→ **EXERCISE AIM**
Your answer should consist of every line from the records that holds the string "nodes".

→ **RECORDED INFORMATION**
[Start of Attachment]
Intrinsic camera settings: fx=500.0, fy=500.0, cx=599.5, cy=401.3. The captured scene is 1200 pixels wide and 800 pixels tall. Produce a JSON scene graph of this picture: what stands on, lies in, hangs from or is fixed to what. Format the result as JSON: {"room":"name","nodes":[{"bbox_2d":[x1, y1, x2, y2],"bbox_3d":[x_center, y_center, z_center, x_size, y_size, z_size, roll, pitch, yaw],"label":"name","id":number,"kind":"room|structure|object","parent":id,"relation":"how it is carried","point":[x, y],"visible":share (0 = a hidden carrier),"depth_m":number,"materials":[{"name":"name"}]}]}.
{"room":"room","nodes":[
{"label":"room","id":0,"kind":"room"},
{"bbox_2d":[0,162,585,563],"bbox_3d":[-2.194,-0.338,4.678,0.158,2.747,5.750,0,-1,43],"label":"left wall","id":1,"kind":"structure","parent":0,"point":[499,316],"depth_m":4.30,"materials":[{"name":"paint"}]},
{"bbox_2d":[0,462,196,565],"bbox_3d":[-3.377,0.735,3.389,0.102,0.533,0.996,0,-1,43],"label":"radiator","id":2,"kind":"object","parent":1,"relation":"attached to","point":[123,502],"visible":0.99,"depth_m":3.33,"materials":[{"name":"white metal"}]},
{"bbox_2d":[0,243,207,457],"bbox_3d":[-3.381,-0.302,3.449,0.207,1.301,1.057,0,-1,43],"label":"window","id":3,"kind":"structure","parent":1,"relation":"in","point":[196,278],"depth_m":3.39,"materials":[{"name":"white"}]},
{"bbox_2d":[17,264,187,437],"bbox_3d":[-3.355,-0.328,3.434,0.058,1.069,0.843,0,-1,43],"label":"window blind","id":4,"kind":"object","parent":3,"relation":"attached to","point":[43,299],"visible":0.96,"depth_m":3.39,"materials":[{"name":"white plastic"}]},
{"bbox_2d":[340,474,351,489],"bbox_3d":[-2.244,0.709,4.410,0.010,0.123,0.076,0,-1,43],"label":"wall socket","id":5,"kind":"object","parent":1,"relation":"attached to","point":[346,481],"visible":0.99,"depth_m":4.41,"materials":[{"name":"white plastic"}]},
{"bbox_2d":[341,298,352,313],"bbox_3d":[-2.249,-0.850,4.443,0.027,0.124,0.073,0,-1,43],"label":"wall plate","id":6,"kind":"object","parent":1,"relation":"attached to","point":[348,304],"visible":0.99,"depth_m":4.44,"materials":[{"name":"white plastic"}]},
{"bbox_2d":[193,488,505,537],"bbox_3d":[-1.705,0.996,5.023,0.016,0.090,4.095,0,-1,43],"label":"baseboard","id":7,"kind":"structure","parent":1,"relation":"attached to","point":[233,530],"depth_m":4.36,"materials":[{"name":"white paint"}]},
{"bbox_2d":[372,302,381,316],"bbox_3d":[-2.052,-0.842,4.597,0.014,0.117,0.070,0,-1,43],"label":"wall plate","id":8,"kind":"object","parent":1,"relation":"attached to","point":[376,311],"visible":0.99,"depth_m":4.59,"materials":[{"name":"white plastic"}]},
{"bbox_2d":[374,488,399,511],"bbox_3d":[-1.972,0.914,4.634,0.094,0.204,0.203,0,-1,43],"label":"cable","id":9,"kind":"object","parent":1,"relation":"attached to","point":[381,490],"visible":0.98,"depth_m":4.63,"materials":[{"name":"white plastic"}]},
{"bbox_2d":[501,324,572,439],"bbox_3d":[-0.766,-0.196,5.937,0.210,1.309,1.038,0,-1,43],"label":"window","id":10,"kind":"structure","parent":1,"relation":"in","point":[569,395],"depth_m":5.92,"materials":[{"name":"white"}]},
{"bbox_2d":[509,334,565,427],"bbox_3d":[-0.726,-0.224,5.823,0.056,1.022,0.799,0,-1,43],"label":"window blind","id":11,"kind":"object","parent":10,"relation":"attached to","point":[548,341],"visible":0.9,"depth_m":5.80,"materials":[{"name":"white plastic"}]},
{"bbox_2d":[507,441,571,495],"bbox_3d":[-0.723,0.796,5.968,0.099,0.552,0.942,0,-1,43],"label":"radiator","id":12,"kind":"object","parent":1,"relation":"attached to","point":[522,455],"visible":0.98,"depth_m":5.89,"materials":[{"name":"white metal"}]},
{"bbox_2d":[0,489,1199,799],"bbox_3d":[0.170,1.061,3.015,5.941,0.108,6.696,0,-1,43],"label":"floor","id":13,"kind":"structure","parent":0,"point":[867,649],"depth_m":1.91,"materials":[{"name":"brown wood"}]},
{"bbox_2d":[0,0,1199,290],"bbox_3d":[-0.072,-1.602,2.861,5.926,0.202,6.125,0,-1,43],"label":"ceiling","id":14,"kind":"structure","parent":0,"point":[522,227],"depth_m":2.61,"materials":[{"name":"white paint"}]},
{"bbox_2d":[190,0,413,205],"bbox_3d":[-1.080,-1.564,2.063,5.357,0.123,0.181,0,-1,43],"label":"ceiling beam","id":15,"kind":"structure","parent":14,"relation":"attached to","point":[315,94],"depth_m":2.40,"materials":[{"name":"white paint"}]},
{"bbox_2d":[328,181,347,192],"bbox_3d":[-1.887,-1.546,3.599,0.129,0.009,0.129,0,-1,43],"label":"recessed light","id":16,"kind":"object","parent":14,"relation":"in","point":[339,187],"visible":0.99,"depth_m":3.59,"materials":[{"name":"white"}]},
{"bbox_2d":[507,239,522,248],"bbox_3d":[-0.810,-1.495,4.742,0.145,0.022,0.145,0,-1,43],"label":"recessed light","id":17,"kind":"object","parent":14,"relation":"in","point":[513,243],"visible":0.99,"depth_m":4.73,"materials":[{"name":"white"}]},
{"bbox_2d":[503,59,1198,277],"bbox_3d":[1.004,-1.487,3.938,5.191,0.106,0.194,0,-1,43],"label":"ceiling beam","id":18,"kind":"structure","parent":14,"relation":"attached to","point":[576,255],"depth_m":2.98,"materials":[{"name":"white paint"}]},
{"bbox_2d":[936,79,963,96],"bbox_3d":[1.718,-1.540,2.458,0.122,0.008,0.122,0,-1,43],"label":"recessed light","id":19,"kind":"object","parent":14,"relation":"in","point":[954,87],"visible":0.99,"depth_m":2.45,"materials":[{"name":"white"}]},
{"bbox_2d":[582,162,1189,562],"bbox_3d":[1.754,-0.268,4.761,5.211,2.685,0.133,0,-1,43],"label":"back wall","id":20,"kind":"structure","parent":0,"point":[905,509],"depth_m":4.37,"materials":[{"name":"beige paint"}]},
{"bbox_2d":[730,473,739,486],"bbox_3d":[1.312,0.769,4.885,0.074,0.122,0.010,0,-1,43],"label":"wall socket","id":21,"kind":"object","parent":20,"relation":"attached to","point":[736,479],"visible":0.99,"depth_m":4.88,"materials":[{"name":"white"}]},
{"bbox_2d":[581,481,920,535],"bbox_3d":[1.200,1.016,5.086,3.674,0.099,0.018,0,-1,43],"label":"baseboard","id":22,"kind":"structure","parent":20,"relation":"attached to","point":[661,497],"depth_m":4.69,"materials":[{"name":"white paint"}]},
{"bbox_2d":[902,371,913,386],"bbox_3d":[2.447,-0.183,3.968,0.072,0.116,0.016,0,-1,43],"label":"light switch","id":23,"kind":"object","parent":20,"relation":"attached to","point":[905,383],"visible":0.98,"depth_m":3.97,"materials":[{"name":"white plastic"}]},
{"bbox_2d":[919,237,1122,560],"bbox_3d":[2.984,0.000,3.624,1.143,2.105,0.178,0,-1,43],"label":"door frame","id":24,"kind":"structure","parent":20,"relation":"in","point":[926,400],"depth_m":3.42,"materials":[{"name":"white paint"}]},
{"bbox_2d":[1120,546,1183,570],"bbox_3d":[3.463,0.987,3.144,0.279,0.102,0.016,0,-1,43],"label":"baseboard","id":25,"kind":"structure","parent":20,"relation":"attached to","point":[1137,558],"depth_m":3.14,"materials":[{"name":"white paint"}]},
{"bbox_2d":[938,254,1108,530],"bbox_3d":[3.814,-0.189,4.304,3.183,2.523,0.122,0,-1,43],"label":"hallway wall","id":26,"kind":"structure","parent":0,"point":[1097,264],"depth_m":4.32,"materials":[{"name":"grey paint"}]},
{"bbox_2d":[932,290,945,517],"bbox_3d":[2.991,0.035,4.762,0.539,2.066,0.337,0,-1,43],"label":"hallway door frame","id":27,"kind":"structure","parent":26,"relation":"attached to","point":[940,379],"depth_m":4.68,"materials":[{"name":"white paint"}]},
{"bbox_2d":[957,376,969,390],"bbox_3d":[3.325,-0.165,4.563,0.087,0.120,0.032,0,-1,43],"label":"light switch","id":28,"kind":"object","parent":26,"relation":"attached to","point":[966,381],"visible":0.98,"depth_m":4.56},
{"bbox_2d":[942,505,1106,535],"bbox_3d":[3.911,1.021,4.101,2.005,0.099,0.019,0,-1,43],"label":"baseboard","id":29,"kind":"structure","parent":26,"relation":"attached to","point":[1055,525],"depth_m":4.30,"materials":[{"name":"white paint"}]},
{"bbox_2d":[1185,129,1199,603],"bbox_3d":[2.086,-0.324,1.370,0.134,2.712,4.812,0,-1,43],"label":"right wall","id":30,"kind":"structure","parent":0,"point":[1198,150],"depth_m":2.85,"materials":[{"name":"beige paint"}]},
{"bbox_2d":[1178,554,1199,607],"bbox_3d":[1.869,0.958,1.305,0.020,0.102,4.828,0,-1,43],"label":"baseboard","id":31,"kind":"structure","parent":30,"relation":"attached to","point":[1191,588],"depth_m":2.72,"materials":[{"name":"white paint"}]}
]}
[End of Attachment]
→ **WRITTEN RESPONSE**
Intrinsic camera settings: fx=500.0, fy=500.0, cx=599.5, cy=401.3. The captured scene is 1200 pixels wide and 800 pixels tall. Produce a JSON scene graph of this picture: what stands on, lies in, hangs from or is fixed to what. Format the result as JSON: {"room":"name","nodes":[{"bbox_2d":[x1, y1, x2, y2],"bbox_3d":[x_center, y_center, z_center, x_size, y_size, z_size, roll, pitch, yaw],"label":"name","id":number,"kind":"room|structure|object","parent":id,"relation":"how it is carried","point":[x, y],"visible":share (0 = a hidden carrier),"depth_m":number,"materials":[{"name":"name"}]}]}.
{"room":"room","nodes":[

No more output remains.